If there were any doubt, it is not that Clark, with his background, would have ‘run away to the circus’ of trying to get into the film world, but that he is such a decent specimen of humanity in spite of that education (of which we get two tasters): yet, as with Cyril Connolly, I need to be reminded that there the few who do not grow up cherishing the establishment, and they have become the Louis Malles of our world.

The snippets at the end didn’t say where Clark went next with his career, although it did with Some Like It Hot for Monroe and The Entertainer for Olivier, but only where he ended up, and how his book, in 1995, achieved international recognition.
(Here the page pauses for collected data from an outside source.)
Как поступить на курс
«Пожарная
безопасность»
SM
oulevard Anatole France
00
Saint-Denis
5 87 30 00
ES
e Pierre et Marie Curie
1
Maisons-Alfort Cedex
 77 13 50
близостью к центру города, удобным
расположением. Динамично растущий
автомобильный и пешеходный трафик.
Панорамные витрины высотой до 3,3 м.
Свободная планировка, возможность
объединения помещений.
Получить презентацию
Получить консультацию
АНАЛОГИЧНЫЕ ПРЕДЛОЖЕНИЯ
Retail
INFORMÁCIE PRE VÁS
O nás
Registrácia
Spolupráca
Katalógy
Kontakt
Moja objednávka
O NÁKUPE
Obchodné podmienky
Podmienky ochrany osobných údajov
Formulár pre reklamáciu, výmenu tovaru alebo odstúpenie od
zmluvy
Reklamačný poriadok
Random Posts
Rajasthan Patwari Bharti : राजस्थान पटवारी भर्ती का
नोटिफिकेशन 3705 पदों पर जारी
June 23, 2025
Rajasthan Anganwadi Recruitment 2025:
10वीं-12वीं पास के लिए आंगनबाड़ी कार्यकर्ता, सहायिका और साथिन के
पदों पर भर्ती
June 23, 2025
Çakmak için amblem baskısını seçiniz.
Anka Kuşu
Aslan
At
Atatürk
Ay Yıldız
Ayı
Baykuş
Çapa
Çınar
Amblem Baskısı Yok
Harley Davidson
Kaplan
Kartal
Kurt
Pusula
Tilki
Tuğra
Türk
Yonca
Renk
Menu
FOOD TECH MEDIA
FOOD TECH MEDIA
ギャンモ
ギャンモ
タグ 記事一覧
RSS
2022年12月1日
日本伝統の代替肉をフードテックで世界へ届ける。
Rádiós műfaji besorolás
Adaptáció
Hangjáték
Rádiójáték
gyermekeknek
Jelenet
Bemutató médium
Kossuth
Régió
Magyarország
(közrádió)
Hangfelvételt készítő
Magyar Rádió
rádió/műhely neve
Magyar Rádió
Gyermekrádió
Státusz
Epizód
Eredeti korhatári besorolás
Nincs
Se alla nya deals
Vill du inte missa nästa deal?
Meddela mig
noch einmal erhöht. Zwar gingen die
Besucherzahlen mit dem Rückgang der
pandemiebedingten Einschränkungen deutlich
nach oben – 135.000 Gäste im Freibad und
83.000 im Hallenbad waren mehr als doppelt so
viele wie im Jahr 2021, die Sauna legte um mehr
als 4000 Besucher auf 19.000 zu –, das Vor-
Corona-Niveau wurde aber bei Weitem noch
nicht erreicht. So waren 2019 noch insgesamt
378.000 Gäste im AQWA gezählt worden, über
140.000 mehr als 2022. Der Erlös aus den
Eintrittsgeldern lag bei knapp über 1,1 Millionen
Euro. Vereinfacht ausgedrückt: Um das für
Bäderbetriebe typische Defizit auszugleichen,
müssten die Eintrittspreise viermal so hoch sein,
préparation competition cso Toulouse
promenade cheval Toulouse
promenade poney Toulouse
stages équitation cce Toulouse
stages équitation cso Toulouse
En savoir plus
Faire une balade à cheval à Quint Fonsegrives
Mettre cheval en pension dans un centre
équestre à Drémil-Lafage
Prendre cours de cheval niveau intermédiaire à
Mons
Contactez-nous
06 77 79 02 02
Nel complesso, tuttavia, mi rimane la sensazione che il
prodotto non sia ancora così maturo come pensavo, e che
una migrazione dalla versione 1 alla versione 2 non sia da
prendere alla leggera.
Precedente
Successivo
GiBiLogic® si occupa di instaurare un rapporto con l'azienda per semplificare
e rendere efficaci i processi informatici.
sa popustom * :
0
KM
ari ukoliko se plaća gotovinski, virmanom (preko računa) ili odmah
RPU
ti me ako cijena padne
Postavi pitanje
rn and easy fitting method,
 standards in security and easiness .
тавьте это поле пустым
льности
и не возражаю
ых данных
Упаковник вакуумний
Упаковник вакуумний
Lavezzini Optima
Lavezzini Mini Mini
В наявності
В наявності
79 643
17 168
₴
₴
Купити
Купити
Yet I am under no illusions: I am interested in him (and also in what may survive of Olivier’s views) to know the roots of what I have seen in this film, and to witness that charm of which Williams has given such a full account in this well-scripted film, a fitting tribute to MM this year.



Just two quibbles, which in one case, if I am right, may be little more than a continuity error: when Clark is picked up at the studio by Roger Smith, Monroe's bodyguard (who has a hidden Marilyn), he necessarily leaves his car there, but I felt sure that it was shown driving from behind (unless it was the back of Roger's car) during their jaunt; the moment when Olivier is off with Clark for being invited to Monroe's house and wonders whether he could possibly make him a cup of tea before he goes makes a good contrast with an earlier scene, but, unless he is trying to make sure that Clark is on side, he is being far more friendly with him than seems likely in the wider scpe of things.